In McMinnville, Tenn., Tommy Stiles, president of A.W. Stiles Contractors Inc., said, “Our area of expertise is dry kilns, predryers, Walnut steamers, boilers and basically any product utilized in the process of drying a stick of lumber. In 2008 we had the biggest year our company has had to date in terms of revenue. 2009 was the worst year we ever experienced from a revenue standpoint. By the grace of God, 2010 beat 2008 and we’ve continued to grow from that point.
“In ’08 we averaged about 15 full-time employees. Since then we’ve actually doubled our workforce and we currently work with 29 full-time field employees and two full-time office personnel. In 2009, we learned our strengths and weaknesses just as everyone else did. We’ve increased sales, yet reduced our margins, which works out well for our customers. Lower margins for us have resulted in a larger workload.”
Stiles touched on the fact that through no choice of their own, many lumber suppliers neglected their manufacturing equipment due to a decrease in sales and profit margins. “As we all know, 2009 was a time when equipment was ‘patched’ and neglected in many cases,” he explained. “As the market naturally balanced itself, and survival of the fittest kicked in, our workload picked up quickly. All of the neglected kilns from 2009 had to be repaired, the normal 2010 projects had to be addressed and folks had to start covering the demand that had previously been absorbed by companies that had been dissolved.”
When asked about former and current lead times, Stiles said, “We used to have significant lead times. We still do in some aspects. However, with the additional workforce we have in place, we can normally get to customers faster than we did in 2008 and before. Lead times usually play a role in whether or not you get big jobs and small projects too. This is another area we feel has helped us push sales further than before.”
Stiles said another area the company has enhanced is in efficiency of inventory. “We have a better grasp of what customers want and need, so we do try to keep supplies shelved, especially for emergencies. Since the recession, we have had the opportunity to meet new suppliers for our raw materials, which broadens our shopping abilities. We do our best to shop materials for our customers, which also allows us to remain competitive.
“The metal industry has tightened up just as much as the lumber market,” he continued. “Vendors want our business and they’ll go the extra mile to get it. We have suppliers that we’ve developed personal relationships with, which goes a long way when you’re in a pinch. Through developing these relationships, the vendors learn what we need and actually care about getting raw materials to us quickly. A lot of them keep our high turnover products on their floor just because they know it’s not a matter of ‘if’, but a matter of ‘when’ we are going to place an order.”

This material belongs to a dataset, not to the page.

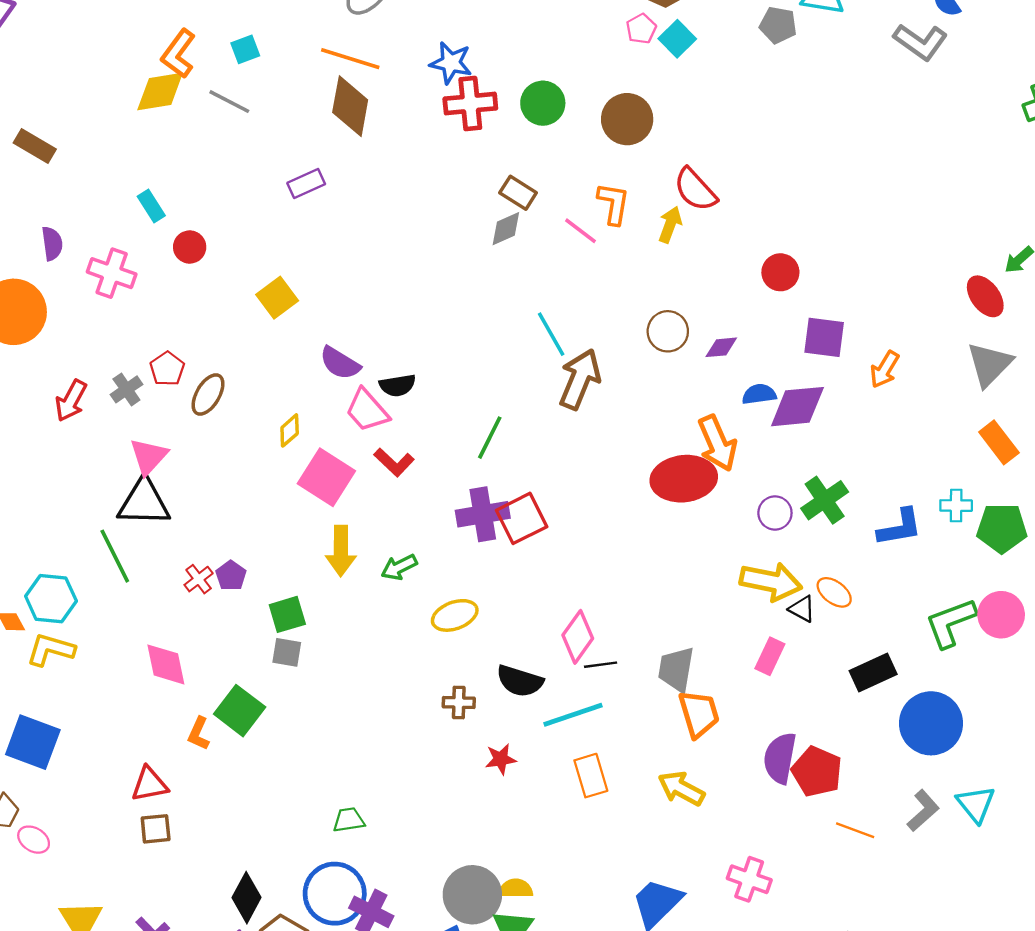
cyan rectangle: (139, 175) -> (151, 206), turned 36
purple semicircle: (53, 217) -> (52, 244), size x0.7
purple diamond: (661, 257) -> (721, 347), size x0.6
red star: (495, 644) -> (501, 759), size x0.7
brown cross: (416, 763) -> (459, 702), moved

Currently, business conditions are good for A.W. Stiles. According to Stiles, the future is bright. “We’ve been blessed to be able to earn the business and gain such a large customer base. As long as our customers are improving and in many cases today, expanding, then we will expand with them. In the mid-1970’s, we began applying kiln coating to masonry kilns here in McMinnville. Since then, we’ve developed into a full line dry kiln manufacturer. We’ve picked up a lot of business since January of 2013 and 99 percent of our customers have a positive outlook for the year to come. We thank our customers for the opportunity to earn their business and we look forward to helping folks improve their companies throughout the year.”